- Theatrical release poster
- Directed by: Mari Rantasila
- Written by: Sinikka Nopola Tiina Nopola
- Produced by: Lasse Saarinen Risto Salomaa
- Starring: Niilo Sipilä Mimmi Lounela Annu Valonen Martti Suosalo Ulla Tapaninen
- Edited by: Tuuli Kuittinen
- Music by: Iiro Rantala
- Production company: Kinotar
- Distributed by: Nordisk Film
- Release date: 15 February 2008;
- Running time: 79 minutes
- Country: Finland
- Language: Finnish
- Budget: €1,134,478
- Box office: $2,270,632

= Ricky Rapper (film) =

Ricky Rapper (Risto Räppääjä) is a 2008 Finnish musical film. The film is based on two volumes of Sinikka Nopola's and Tiina Nopola's children's fantasy book series Ricky Rapper. The book volumes were originally released as Risto Räppääjä ja Nuudelipää of 2000 and Risto Räppääjä ja pakastaja-Elvi of 2001. Ricky Rapper is a comedy for children. It tells about the friendship between 10-year-old boy and girl in the normal suburb neighbourhood. The film was shot in Kartanonkoski in the city of Vantaa in the summer 2007.

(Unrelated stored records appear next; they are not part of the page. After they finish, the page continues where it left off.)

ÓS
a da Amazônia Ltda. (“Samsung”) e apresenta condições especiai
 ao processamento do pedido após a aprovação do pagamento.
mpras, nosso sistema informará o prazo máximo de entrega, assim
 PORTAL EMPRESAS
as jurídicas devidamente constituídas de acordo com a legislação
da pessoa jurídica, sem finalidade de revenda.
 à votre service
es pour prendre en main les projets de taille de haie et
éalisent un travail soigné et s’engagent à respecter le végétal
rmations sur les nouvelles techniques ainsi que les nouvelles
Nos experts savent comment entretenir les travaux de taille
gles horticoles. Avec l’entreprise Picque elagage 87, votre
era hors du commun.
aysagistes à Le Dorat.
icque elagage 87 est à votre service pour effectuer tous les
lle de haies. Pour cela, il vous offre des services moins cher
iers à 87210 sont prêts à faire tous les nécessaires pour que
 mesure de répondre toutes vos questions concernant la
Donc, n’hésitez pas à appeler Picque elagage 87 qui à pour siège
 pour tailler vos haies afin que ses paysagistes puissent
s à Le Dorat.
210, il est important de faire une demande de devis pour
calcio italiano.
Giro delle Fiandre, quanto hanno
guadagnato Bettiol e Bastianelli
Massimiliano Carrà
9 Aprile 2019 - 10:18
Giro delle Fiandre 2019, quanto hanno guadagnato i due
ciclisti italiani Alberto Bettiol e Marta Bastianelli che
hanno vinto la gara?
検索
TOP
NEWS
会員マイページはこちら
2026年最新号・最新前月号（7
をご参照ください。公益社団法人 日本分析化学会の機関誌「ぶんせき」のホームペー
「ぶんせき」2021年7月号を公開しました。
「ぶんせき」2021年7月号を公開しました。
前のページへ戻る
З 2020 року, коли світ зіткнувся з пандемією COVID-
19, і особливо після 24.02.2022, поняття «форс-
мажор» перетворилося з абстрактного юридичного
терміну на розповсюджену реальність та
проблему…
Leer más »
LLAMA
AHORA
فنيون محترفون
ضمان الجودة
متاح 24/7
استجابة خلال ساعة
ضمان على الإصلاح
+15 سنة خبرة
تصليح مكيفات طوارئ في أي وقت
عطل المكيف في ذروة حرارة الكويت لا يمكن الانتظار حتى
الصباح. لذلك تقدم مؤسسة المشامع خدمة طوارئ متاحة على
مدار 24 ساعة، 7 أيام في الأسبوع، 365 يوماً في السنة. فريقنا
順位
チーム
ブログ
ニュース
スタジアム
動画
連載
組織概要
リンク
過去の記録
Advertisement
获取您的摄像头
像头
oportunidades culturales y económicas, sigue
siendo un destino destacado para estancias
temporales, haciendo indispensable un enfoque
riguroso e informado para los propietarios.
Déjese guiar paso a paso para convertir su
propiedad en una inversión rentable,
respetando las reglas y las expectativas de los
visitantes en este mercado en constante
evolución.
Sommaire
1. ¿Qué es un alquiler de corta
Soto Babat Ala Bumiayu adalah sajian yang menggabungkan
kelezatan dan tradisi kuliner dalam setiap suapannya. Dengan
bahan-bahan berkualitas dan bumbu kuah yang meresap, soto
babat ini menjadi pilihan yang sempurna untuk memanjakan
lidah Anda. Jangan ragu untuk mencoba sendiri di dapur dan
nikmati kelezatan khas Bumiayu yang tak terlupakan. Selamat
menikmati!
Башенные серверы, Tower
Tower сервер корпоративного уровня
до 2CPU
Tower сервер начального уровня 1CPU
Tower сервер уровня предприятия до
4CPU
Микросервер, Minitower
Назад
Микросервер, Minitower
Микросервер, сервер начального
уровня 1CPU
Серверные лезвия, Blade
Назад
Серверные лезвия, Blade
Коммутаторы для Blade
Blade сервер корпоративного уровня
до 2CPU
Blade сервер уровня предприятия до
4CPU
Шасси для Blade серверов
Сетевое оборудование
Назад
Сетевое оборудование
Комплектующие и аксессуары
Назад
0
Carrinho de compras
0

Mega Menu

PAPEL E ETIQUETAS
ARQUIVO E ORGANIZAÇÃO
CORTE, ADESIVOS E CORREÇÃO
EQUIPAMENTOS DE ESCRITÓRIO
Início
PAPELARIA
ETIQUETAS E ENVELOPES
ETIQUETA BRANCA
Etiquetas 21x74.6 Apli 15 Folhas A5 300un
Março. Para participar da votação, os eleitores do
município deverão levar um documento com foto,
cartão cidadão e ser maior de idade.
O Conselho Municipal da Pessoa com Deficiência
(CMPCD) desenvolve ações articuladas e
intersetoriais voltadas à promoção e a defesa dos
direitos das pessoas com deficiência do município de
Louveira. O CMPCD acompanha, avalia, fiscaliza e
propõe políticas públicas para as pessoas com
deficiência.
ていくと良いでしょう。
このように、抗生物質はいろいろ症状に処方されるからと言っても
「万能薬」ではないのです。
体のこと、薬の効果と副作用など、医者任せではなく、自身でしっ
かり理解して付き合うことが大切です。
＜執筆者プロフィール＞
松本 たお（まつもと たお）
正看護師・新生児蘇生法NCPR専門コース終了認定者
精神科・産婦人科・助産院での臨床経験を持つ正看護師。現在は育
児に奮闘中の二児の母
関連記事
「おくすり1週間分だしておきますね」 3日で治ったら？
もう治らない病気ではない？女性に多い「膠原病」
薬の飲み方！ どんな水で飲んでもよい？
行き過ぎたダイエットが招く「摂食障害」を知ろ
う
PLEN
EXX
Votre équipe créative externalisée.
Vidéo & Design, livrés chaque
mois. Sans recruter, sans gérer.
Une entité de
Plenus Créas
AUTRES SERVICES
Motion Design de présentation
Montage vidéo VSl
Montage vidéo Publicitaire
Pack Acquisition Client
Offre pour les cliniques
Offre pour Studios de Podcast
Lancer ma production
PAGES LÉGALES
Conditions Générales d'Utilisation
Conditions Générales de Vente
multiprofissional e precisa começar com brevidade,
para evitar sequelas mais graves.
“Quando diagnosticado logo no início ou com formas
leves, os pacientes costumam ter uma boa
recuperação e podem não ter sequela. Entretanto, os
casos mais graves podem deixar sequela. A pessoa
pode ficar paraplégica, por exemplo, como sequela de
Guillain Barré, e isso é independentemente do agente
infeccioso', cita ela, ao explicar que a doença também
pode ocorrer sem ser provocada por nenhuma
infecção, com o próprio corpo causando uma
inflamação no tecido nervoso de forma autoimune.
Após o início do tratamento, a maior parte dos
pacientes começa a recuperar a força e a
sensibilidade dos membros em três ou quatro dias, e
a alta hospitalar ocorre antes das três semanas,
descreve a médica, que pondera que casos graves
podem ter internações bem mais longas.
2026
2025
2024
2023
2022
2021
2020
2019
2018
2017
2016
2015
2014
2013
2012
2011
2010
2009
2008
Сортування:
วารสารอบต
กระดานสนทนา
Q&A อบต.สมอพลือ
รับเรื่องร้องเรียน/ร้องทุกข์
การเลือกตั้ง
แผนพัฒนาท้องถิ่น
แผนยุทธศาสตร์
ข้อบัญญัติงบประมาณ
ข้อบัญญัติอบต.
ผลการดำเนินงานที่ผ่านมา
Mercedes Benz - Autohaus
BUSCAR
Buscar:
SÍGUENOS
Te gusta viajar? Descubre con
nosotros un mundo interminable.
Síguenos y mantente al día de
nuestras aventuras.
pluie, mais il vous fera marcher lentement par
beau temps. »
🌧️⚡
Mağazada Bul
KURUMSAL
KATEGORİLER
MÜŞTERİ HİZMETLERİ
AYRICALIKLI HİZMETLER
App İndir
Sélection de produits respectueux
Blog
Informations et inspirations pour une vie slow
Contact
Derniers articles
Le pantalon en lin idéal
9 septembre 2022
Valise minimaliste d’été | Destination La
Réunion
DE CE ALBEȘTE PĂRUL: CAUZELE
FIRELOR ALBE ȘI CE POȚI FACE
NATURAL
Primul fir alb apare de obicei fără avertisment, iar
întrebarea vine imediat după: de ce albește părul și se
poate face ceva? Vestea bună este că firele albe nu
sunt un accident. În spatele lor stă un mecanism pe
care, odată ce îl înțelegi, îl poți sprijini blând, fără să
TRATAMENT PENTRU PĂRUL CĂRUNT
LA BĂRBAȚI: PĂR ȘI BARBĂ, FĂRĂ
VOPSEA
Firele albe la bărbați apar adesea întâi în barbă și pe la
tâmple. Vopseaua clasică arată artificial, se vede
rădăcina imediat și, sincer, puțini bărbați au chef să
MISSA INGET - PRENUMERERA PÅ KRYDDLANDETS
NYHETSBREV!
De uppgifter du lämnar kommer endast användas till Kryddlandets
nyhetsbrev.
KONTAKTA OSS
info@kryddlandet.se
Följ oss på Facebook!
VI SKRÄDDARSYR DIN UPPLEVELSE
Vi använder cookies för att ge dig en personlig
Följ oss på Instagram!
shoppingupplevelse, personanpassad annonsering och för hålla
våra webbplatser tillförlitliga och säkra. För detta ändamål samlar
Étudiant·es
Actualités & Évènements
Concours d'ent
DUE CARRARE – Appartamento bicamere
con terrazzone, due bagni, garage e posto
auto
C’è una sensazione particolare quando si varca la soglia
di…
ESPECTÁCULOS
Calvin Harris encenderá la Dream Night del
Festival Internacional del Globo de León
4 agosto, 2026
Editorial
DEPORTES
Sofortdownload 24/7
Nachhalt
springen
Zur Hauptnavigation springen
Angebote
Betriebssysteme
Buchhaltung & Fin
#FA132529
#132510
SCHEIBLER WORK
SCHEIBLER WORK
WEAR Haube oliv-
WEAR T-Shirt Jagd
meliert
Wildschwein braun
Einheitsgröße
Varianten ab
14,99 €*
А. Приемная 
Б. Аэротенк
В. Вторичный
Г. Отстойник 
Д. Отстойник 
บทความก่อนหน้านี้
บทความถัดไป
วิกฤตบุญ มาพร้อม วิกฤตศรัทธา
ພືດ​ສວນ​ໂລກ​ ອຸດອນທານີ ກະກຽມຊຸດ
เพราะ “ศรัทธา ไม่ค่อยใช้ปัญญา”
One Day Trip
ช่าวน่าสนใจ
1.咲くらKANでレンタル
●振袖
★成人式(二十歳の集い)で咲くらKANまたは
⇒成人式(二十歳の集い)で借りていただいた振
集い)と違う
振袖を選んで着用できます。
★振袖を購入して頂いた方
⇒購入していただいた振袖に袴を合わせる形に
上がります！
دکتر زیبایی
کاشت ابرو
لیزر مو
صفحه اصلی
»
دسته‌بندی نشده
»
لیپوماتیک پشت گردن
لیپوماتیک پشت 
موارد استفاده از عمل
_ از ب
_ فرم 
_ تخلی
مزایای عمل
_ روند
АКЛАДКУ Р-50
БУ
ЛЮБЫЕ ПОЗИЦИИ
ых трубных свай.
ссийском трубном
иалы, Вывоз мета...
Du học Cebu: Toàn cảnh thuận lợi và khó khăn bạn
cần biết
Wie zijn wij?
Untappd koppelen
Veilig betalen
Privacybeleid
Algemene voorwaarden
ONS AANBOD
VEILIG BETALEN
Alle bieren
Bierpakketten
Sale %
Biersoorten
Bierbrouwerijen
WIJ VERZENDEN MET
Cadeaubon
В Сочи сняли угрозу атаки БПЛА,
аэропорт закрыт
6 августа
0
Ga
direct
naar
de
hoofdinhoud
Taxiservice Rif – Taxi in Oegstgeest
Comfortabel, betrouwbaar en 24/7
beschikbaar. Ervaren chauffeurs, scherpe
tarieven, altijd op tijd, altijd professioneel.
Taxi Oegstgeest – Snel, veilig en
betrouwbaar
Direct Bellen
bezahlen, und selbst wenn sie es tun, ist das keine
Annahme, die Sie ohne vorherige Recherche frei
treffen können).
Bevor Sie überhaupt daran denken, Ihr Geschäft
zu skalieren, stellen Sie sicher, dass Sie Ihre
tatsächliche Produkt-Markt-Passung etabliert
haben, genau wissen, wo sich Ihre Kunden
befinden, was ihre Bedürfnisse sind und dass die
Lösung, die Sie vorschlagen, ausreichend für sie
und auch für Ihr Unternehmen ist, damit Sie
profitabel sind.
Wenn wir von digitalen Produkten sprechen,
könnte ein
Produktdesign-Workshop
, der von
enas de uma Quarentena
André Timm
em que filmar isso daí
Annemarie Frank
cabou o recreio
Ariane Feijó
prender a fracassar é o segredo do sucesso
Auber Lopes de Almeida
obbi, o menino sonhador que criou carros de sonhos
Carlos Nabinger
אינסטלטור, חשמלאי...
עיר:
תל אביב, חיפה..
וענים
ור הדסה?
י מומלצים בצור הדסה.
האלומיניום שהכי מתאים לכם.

Ricky Rapper was the most viewed Finnish film in Finland in 2008 with its 209,506 viewers and it was the sixth most viewed of all the Finnish films. The film received more than 215,000 viewers, and the DVD version has been sold almost 100,000 copies.

The following film Ricky Rapper and the Bicycle Thief was released in 2010, and it received 38,425 viewers in its first weekend – almost double as the previous film.

==Synopsis==
Ricky lives with his Aunt Serena and loves playing drums. However she breaks her leg and cousin Fanny moves in to take care of the household. "Fanny the Freezer" is strict and orderly – and this means no drums for Ricky. With the help of his downstairs neighbor Nelly Butterfly, Ricky seeks to restore order to the apartment and get his drums back.

==Cast==
- Niilo Sipilä as Ricky Rapper: A ten-year-old boy who likes to play drums
- Mimmi Lounela as Nelly Butterfly/Noodlehead: A girl who moves into Ricky's building.
- Annu Valonen as Serena Rapper: Ricky's aunt who dreams of Mr. Lindberg who lives downstairs.
- Martti Suosalo as Lennart Lindberg: A shy man who also dreams of Ms. Serena Rapper who lives upstairs.
- Ulla Tapaninen as Fanny the Freezer: Aunt Serena's cousin who moves in to take care of the household.